The Board of Trustees announced Dunn's resignation on July 13, 2018. The Board of Trustees met in special session on July 16, 2018, to vote on termination and a severance package, with Dunn placed on leave effective July 17, 2018.

In May 2019, a report was released from the Executive Ethics Commission of the State of Illinois in which it was determined that Dunn was responsible for two incidences of improper hiring. The first incidence was Dunn's commitment to hiring the daughter and son-in-law of the late SIU Chancellor Carlo Montemagno as conditions of Montemagno's employment in 2017. Dunn was found to have skirted fair hiring practices through misapplication of Civil Service hiring rules and an improper search waiver that allowed both positions to be given to the couple non-competitively. Dunn was also alleged to have kept his actions secret from the Board of Trustees while simultaneously misrepresenting that the board approved of the search waiver.

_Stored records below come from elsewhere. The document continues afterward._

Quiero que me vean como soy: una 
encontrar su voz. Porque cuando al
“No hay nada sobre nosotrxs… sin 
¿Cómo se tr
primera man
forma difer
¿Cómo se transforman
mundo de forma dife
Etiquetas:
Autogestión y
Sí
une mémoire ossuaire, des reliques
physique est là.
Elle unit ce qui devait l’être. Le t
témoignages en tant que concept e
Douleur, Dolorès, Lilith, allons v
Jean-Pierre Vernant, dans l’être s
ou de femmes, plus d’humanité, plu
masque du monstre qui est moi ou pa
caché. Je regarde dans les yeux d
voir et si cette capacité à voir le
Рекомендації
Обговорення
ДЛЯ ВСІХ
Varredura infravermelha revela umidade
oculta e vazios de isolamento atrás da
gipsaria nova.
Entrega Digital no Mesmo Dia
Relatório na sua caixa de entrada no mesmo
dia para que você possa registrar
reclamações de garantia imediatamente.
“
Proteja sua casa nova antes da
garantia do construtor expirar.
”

The report also determined Dunn had abused search waivers while hiring his long-time friend and colleague Brad Colwell to the position of vice-president for student and academic affairs.

Colwell had previously served as the college's interim chancellor from 2015 until Montemagno was hired. Colwell had also been a candidate for the permanent position. Dunn oversaw his hiring to the VP position after Colwell lost the bid for chancellor. In April 2019, it was reported that Colwell had stepped down from his role as VP of student and academic affairs due to the investigation into his hiring. He now teaches at the university.

==Personal life==
He began dating Dr. Ronda Baker in 2006 while he was the Illinois State Superintendent of Education and she was a regional superintendent in southern Illinois. They married in a ceremony held at the president's home, known as Oakhurst, on the Murray State campus in October 2007.